Regions

ThyssenKrupp rejects speculation of sale of its Steel Europe business

December 7
12:50 PM 2013

On Saturday, a company spokesman of ThyssenKrupp said the German company is not divesting its Steel Europe business. ThyssenKrupp's statement through its spokesman directly refuted speculation about the company selling off its European steel unit to aid the company's restructuring efforts.

"We've always said that we want to keep the steel business," the spokesman stated.

Based in Duisburg and Essen, Germany, ThyssenKrupp had grown into a 670-company multinational conglomerate corporation.
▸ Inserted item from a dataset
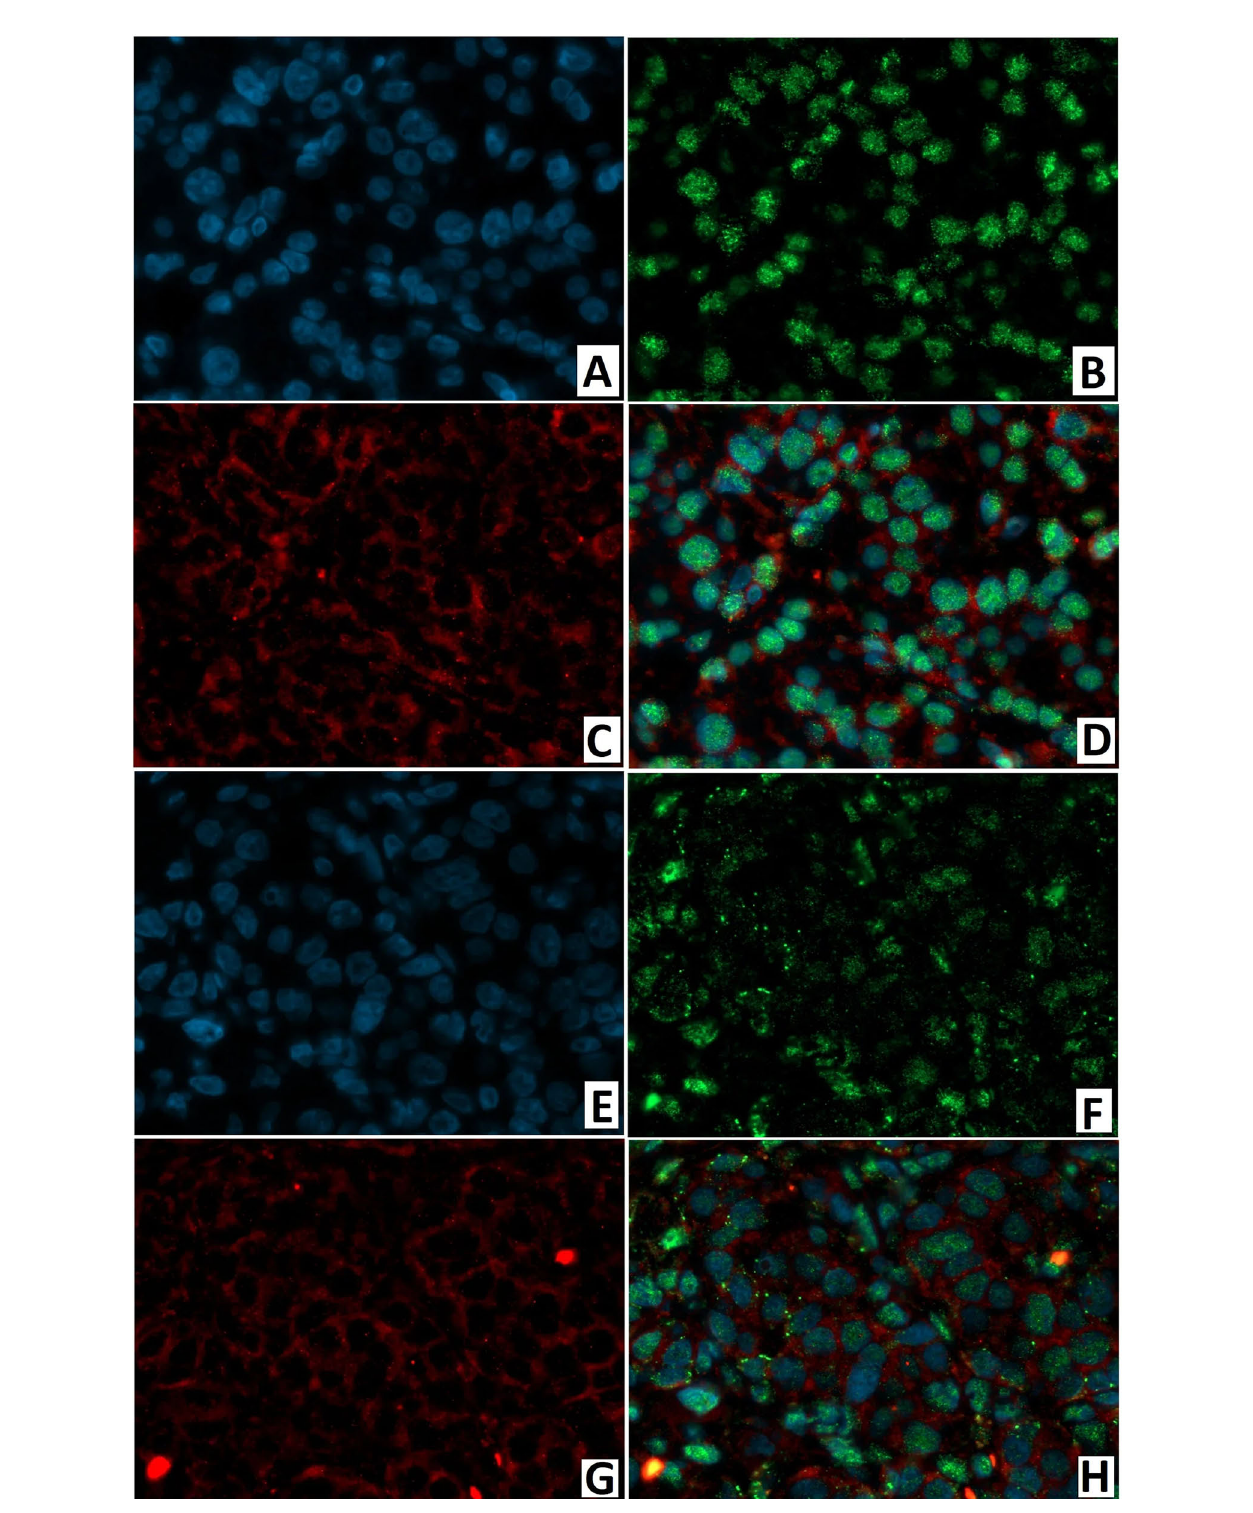
FIGURE 15 | Confocal laser scanning microscopy of the pancreas in congenital hyperinsulinism. (A – D) focal form, (E, F) diffuse form. (A, F) blue fl uorescence of cell nuclei (DAPI). (B, F) green fl uorescence of NeuroD1 in nuclei. (C, G) red fl uorescence of DR2 in cytoplasm. (D, H) greenish-blue/turquoise fl uorescence of NeuroD1 and red fl uorescence of DR2 in the same cells;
Aside from being one of the largest steel producers in the world, ThyssenKrupp had supplied components and systems for automotive industry, elevators, escalators, material trading and industrial services.

German magazine Focus said in an earlier report that ThyssenKrupp Chief Executive Heinrich Hiesinger at an internal leadership meeting commented on beliefs regarding the sale of its European business. Citing no sources, Focus said Hiesinger said people should not believe that the sale of its European unit could support ThyssenKrupp. The report also said Hiesinger reasoned that the sale of its steel business in Europe could not fetch a reasonable price for the company in the economic environment these days.

ThyssenKrupp said in February that it wanted to reduce EUR500 million or USD684.2 million in spending over the next three years in its operations in Steel Europe. Reuters noted that the decision could lead to a 14% reduction of the division's workforce.

In August, Hiesinger had already rejected claims regarding the sale of Steel Europe. Nonetheless, Reuters said in its report that talks about the divestment of ThyssenKrupp's steel business in Europe rose due to the weakening finances of the German company.

ThyssenKrupp has suffered losses for three successive years, incurring debts along the way. It is believed that the German company is intending to move away from the business of steel as prices had slumped due to weak demand and overcapacity of such resources. Reuters said ThyssenKrupp is to move into production of more profitable products like elevators and factory components.